[[ Data records, beginning ]]
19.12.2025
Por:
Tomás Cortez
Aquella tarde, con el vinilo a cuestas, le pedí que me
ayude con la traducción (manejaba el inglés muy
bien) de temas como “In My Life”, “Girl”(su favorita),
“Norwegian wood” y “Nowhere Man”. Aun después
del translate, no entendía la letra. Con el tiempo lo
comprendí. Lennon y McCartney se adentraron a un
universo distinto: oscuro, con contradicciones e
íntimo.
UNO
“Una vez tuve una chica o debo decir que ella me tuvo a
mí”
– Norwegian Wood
[[ Data records, end ]]
# Requirement
Word for word, repeat the line holding "ella me tuvo a" and all lines after it through the end of the entries above.

# Written reply
“Una vez tuve una chica o debo decir que ella me tuvo a
mí”
– Norwegian Wood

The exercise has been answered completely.